(Collected data entries)

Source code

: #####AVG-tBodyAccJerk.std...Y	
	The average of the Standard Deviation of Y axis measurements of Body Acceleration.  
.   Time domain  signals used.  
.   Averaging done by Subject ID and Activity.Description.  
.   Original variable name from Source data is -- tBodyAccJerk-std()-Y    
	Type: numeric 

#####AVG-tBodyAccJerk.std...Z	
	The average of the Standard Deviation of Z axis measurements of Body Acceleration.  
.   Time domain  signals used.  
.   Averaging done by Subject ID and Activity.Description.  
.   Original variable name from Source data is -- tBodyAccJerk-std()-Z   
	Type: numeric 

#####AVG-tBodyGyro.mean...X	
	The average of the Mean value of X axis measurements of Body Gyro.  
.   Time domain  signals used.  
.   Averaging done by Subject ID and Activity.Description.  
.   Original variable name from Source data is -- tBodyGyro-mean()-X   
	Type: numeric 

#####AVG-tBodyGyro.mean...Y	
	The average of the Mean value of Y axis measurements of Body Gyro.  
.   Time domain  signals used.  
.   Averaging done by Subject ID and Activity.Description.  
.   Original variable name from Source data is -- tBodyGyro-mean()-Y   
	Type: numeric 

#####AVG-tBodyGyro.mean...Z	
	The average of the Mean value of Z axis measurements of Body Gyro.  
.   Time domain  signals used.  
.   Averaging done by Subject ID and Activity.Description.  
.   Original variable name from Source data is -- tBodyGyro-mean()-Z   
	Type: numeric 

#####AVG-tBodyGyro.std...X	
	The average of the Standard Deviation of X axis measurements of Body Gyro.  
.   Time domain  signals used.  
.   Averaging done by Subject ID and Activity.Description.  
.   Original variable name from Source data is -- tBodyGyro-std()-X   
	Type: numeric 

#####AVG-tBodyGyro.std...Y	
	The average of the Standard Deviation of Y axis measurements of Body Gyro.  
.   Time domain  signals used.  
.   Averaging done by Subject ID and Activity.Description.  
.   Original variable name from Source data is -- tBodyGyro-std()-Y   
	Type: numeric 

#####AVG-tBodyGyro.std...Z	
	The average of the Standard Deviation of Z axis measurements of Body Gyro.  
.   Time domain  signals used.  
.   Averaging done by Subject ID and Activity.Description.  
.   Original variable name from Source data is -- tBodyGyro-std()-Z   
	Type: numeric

# PROMPT:
Edit the material from the line containing "#####AVG-tBodyGyro.std...Y" through the end of the material, replacing "Body Gyro" with "Body Gyroscope" and changing nothing else. Give back only those lines.

# ANSWER FOR THIS EXERCISE:
#####AVG-tBodyGyro.std...Y	
	The average of the Standard Deviation of Y axis measurements of Body Gyroscope.  
.   Time domain  signals used.  
.   Averaging done by Subject ID and Activity.Description.  
.   Original variable name from Source data is -- tBodyGyro-std()-Y   
	Type: numeric 

#####AVG-tBodyGyro.std...Z	
	The average of the Standard Deviation of Z axis measurements of Body Gyroscope.  
.   Time domain  signals used.  
.   Averaging done by Subject ID and Activity.Description.  
.   Original variable name from Source data is -- tBodyGyro-std()-Z   
	Type: numeric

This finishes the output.